Maruti derives its optimism from some analysts who expect the price differential to exist for at least two years.
The company plans to manufacture 150,000 diesel engines at its Gurgaon facility by the end of September, which will be doubled to 300,000 by the following year.
Industry players said the removal of price difference between the two fuels would lead to a pick-up in overall demand.
“The market distortion towards diesel vehicles was because of the price differential. Now customers will be able to choose a vehicle based on their motoring needs instead of a fuel subsidy,” said Jnaneswar Sen, senior vice-president (marketing), Honda Siel Cars India.
Honda, which will introduce its first diesel model Amaze in the first half of this year, will not do a rethink on its line-up either. “We already have a very strong petrol line-up and with the addition of diesel models, we will be ready to offer a complete spectrum of cars to the buyer,” Sen said.
The industry has been lobbying for the reduction in the fuel price difference calling it “unsustainable”. Almost all SUVs and jeeps are diesel-driven along with many premium cars sold by Audi and BMW. It has, however, opposed proposals to hike excise duty on diesel cars or raise road taxes on the ground that it will lead to a further slump in the market, which has been posting slow or negative growth last year.
Last fiscal, car sales grew just 2.19 per cent.
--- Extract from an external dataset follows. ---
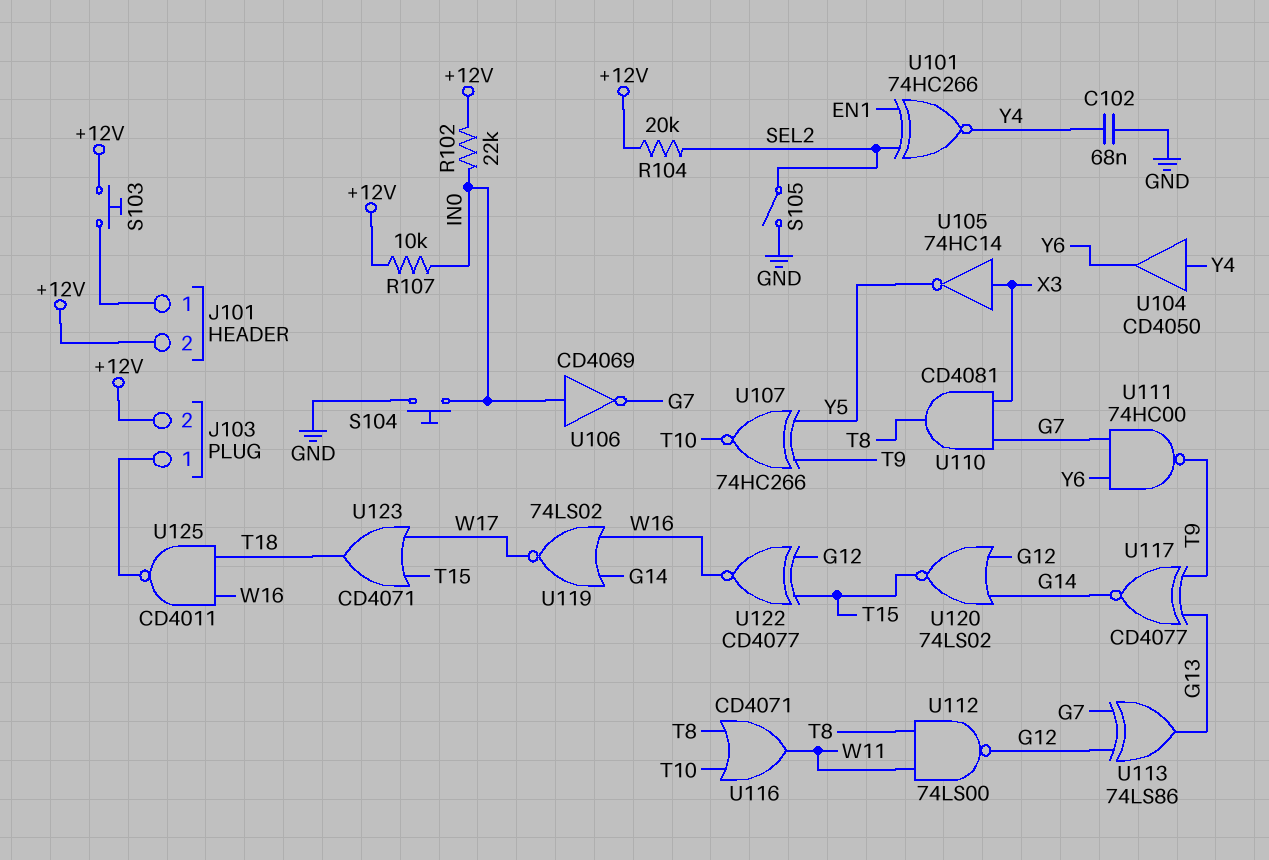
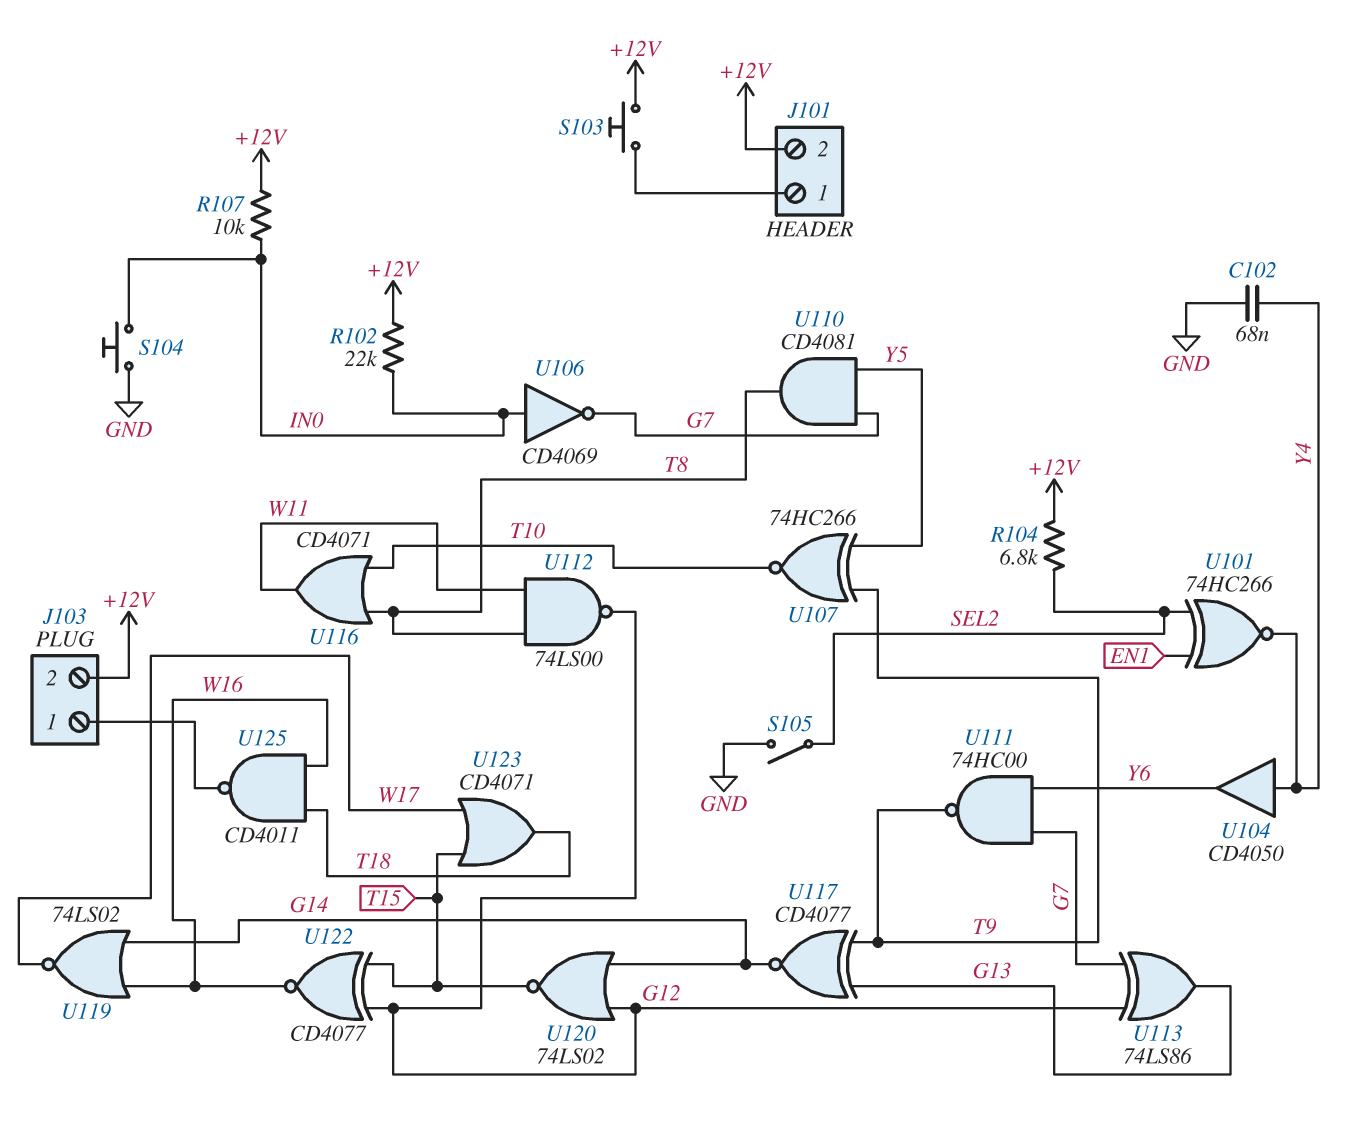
R104: 20k (+12V, SEL2) -> 6.8k (+12V, SEL2)
U105: NOT 74HC14 (in X3, out Y5) -> none
U110: AND CD4081 (in G7, in X3, out T8) -> AND CD4081 (in G7, in Y5, out T8)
Companies expect sales to grow between 1 per cent and 4 per cent this year.
“Mahindra has always been supportive of narrowing the gap between diesel and petrol prices. An increase in diesel price will have very little impact on the sales of utility vehicles but may slightly shift the demand to petrol in the passenger car segment in the small and mid-range,” said Pawan Goenka, president (automotive and farm equipment), M&M Ltd.
He cautioned that an increase of beyond Rs 5 in the diesel price might start impacting industry volume.
“Immediately there may be an impact on buyer sentiment and overall demand for cars may moderate. In the long term, diesel vehicles may account for only 30 per cent of total sales like it was three years ago,” said Abdul Majeed, analyst at consultancy firm PwC.